Location: Citywest, Co. Dublin.
Completion date: March 2016
Passive house certification: N/A
PHPP/DEAP figures below are for three-bedroom, semi-detached units
Space heating demand (PHPP): 51kWh/m2/yr
Heat load (PHPP): 18 W/m2
Primary energy demand (PHPP): 118 kWh/m2/yr
Energy performance coefficient (EPC): 0.393
Carbon performance coefficient (CPC): 0.344
Environmental assessment method: N/A
Airtightness: 9 of the 15 houses in phase 2 achieved less than 0.534 ACH at 50 Pa, well below the passive house target. The worst airtightness test result on completion was 0.812 ACH at 50 Pa.
Thermal bridging: Floor slab built using a traditional strip foundation, plinth insulated with dense/waterproof EPS right down to the foundation. Fixed 100mm Xtratherm as an upstand to the inside of the block around the entire perimeter. Joist junction using Durkan details: 0.077 W/mK. The brief was to draw a continuous line around the building and ensure the thermal line remained intact. Using Durkan’s own details all doors and windows are set in the insulation zone. Roof junction detail worked very well ensuring adequate ventilation. Not breaking thermal line has proven difficult here because of the tight angle, however by changing truss details slightly a psi-value of 0.077 W/mK was achieved.
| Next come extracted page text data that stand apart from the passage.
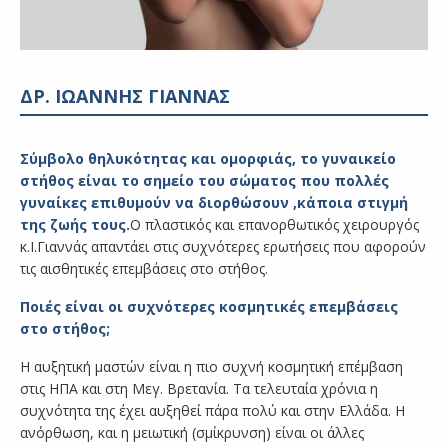
ΔΡ. ΙΩΑΝΝΗΣ ΓΙΑΝΝΑΣ
Σύμβολο θηλυκότητας και ομορφιάς, το γυναικείο
στήθος είναι το σημείο του σώματος που πολλές
γυναίκες επιθυμούν να διορθώσουν ,κάποια στιγμή
της ζωής τους.
O πλαστικός και επανορθωτικός χειρουργός
κ.Ι.Γιαννάς απαντάει στις συχνότερες ερωτήσεις που αφορούν
τις αισθητικές επεμβάσεις στο στήθος.
Ποιές είναι οι συχνότερες κοσμητικές επεμβάσεις
στο στήθος;
Η αυξητική μαστών είναι η πιο συχνή κοσμητική επέμβαση
στις ΗΠΑ και στη Μεγ. Βρετανία. Τα τελευταία χρόνια η
συχνότητα της έχει αυξηθεί πάρα πολύ και στην Ελλάδα. Η
ανόρθωση, και η μειωτική (σμίκρυνση) είναι οι άλλες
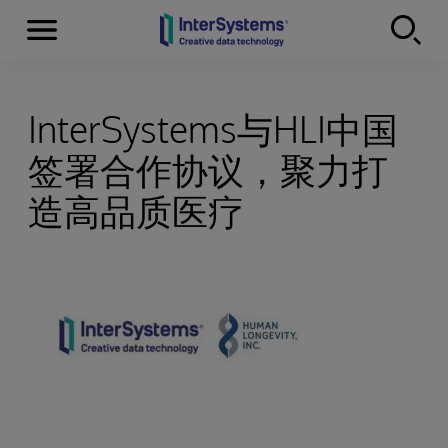
Menu
Skip to content
InterSystems与HLI中国
签署合作协议，聚力打
造高品质医疗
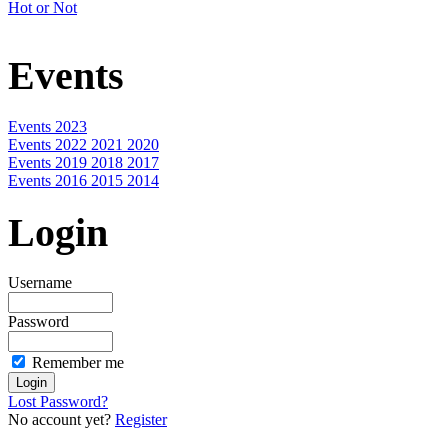
Hot or Not
Events
Events 2023
Events 2022 2021 2020
Events 2019 2018 2017
Events 2016 2015 2014
Login
Username
Password
Remember me
Lost Password?
No account yet?
Register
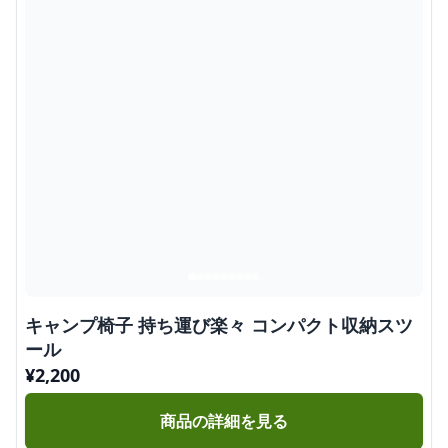
キャンプ椅子 持ち運び楽々 コンパクト収納スツ
ール
¥
2,200
商品の詳細を見る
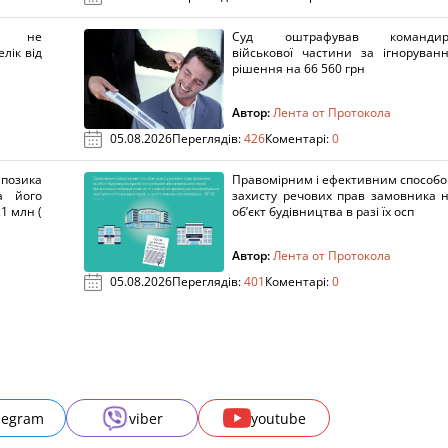
х не
Суд оштрафував командир
лік від
військової частини за ігноруван
рішення на 66 560 грн
Автор:
Лента от Протокола
05.08.2026
Переглядів:
426
Коментарі:
0
озика
Правомірним і ефективним способ
а його
захисту речових прав замовника 
1 млн (
об’єкт будівництва в разі їх осп
Автор:
Лента от Протокола
05.08.2026
Переглядів:
401
Коментарі:
0
legram
viber
youtube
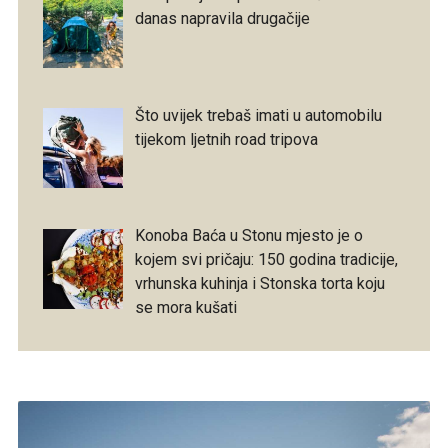
danas napravila drugačije
Što uvijek trebaš imati u automobilu
tijekom ljetnih road tripova
Konoba Baća u Stonu mjesto je o
kojem svi pričaju: 150 godina tradicije,
vrhunska kuhinja i Stonska torta koju
se mora kušati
Ground floor: Strip foundation using concrete blocks,150mm Xtratherm insulation, concrete slab. U-value: 0.15 W/m2K
Walls: Single leaf 215mm concrete block wall finished externally with Rockwool’s REDArt Silicone and BrickShield external insulation systems, including 160mm Rockwool semi-rigid insulation and 15mm sand/cement render internally as the airtight layer. 16mm electrical services zone and 12.5mm plasterboard on dabs finished with wet skim coat plaster. U-value: 0.20 W/m2K
Roof: Roadstone black concrete roof tiles, on 50X35mm battens, followed underneath by breathable Pro Clima Solitex underlay, attic trusses as designed by Shannonside Engineering fully fitted with 100 Knauf Ecose insulation, fitted between joists with another 150mm criss crossed over, with a final layer of 100mm crossed over. Pro Clima Intello membrane tacked to underside of ceiling rafter and taped at overlaps and wall junctions. 25mm battens countersunk into rafter for service void. 12.5mm plasterboard ceiling and skimmed internally. U-value: 0.1 W/m2K
Windows: Rationel Aura Range double glazed timber windows. FSC-certified laminated Scandinavian pine. Fully certified by the Wood Window Alliance. Overall U-value: 1.34-1.62 W/m2K
Heating system: Vokera Mynute I20 modulating 92% efficient condensing gas boiler supplying heating to conventional wall radiators and 300 litre buffer tank.
Ventilation: Aereco demand controlled mechanical extract ventilation system.
Electricity: Four 250W solar PV panels per dwelling.
Green materials: All timber furniture from FSC/PEFC certified sources.